[Saved entries]
╭──

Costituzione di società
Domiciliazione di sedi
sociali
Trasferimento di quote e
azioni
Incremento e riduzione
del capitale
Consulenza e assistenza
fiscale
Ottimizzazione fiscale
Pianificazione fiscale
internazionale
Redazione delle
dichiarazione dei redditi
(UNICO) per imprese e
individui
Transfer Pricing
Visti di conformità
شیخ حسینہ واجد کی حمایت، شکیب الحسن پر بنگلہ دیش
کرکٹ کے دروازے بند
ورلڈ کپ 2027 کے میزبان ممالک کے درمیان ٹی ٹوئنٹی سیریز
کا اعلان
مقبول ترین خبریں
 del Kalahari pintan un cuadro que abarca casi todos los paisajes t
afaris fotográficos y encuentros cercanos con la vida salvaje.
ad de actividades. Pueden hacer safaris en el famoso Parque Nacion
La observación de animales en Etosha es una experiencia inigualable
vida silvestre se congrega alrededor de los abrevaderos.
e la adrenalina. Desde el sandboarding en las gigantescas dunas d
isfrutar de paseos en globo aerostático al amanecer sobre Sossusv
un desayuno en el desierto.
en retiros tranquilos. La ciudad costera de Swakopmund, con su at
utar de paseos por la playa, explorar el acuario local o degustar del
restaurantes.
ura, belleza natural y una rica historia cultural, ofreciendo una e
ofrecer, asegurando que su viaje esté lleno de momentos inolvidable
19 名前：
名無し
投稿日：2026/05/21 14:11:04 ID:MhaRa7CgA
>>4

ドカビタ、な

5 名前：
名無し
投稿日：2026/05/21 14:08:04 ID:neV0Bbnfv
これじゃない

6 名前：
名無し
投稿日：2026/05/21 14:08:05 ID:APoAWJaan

╰──

- **To-do item**:
Return the lines beginning at the one that contains "ad de actividades." and continuing through the last line of the data, exactly as they stand and without any others.

- **Response to this task**:
ad de actividades. Pueden hacer safaris en el famoso Parque Nacion
La observación de animales en Etosha es una experiencia inigualable
vida silvestre se congrega alrededor de los abrevaderos.
e la adrenalina. Desde el sandboarding en las gigantescas dunas d
isfrutar de paseos en globo aerostático al amanecer sobre Sossusv
un desayuno en el desierto.
en retiros tranquilos. La ciudad costera de Swakopmund, con su at
utar de paseos por la playa, explorar el acuario local o degustar del
restaurantes.
ura, belleza natural y una rica historia cultural, ofreciendo una e
ofrecer, asegurando que su viaje esté lleno de momentos inolvidable
19 名前：
名無し
投稿日：2026/05/21 14:11:04 ID:MhaRa7CgA
>>4

ドカビタ、な

5 名前：
名無し
投稿日：2026/05/21 14:08:04 ID:neV0Bbnfv
これじゃない

6 名前：
名無し
投稿日：2026/05/21 14:08:05 ID:APoAWJaan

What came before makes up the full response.